■ **Instruction 1**
Output the passage of the DMM clustering text below, from "The DMM class" to "which is optimal.", inclusive.
■ **Instruction 2**
Carry the DMM clustering walkthrough below forward, picking up after its final sentence.

■ **Text shown**
━━━━━━
The DMM class can be used to fit a Dirichlet Multinomial Mixture model to a dataset and determine the optimal number of clusters. Though, a single DMM model can also be used to fit a specific number of clusters and then assign data points to one of those clusters.

Determining the optimal number of clusters

In the example below we'll generate a synthetic dataset with 4 clusters, each with a different distribution of 5 species. We'll then fit the DMM model to the data and compare the WAIC scores for models with 3, 4 and 5 clusters to see which is optimal.

from prodiphy import DMM
import numpy as np
import pandas as pd
from random import shuffle
from scipy.stats import dirichlet
import arviz as az
import matplotlib.pyplot as plt

if __name__ == "__main__":
    # create a synthetic dataset with 4 clusters
    data = []

    alphas = [[16,1,1,1,1],
              [1,4,4,10,1],
              [2,2,2,2,20],
              [1,10,1,10,1]]

    sample_count = [200,200,400,400]

    for i in range(4):
        alpha = alphas[i]
        for j in range(sample_count[i]):
            pvals = dirichlet.rvs(alpha, size=1)[0]
            data.append(np.random.multinomial(1000, pvals))

    shuffle(data)

    df = pd.DataFrame(data)

    # determine the optimal number of clusters (3, 4 or 5)
    clusters = [3, 4, 5]
    comps = DMM.determine_best_cluster_count(df, cluster_sizes=clusters, tune=1000, samples=500, chains=2, cores=2, lower=10, upper=30, ic="waic")

    az.plot_compare(comps)

    plt.tight_layout()
    plt.savefig("./example_waic.png")

The plot below shows the widely applicable information criterion (WAIC) scores for models with 3, 4 and 5 clusters. While The model with 5 clusters has the lowest WAIC score, there is no difference between the models with 4 and 5 clusters. Hence, the model with 4 clusters is preferred as it is simpler.
━━━━━━
■ **Data excerpt**
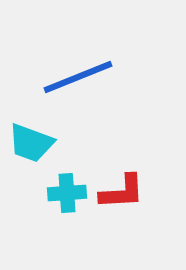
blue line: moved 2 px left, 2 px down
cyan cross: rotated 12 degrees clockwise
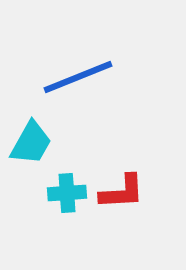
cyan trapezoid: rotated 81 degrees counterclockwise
━━━━━━
■ **Answer 1**
The DMM class can be used to fit a Dirichlet Multinomial Mixture model to a dataset and determine the optimal number of clusters. Though, a single DMM model can also be used to fit a specific number of clusters and then assign data points to one of those clusters.

Determining the optimal number of clusters

In the example below we'll generate a synthetic dataset with 4 clusters, each with a different distribution of 5 species. We'll then fit the DMM model to the data and compare the WAIC scores for models with 3, 4 and 5 clusters to see which is optimal.

■ **Answer 2**
WAIC comparison

Assigning data points to clusters

Here we'll fit a 3-cluster DMM model to a synthetic dataset and assign each data point to one of the clusters.

from prodiphy import DMM
import numpy as np
import pandas as pd
from random import shuffle
from scipy.stats import dirichlet

if __name__ == "__main__":
    # create a synthetic dataset with 3 clusters
    data = []

    alphas = [[16,1,1,1,1],
              [1,4,4,10,1],
              [2,2,2,2,20]]

    sample_count = [200,200,400]

    for i in range(3):
        alpha = alphas[i]
        for j in range(sample_count[i]):
            pvals = dirichlet.rvs(alpha, size=1)[0]
            data.append(np.random.multinomial(1000, pvals))

    shuffle(data)

    df = pd.DataFrame(data)

    model = DMM(clusters=3, tune=500, samples=500, chains=2, cores=2)
    model.fit(df, lower=10, upper=30)
    output = model.get_stats()


    clusters = model.get_clusters(df)
    
    output.to_excel(f"./example_output.xlsx")
    clusters.to_excel(f"./example_clusters.xlsx")

This will create two Excel files: example_output.xlsx will contain the parameters of the model and example_clusters.xlsx will assign each data point to one of the clusters.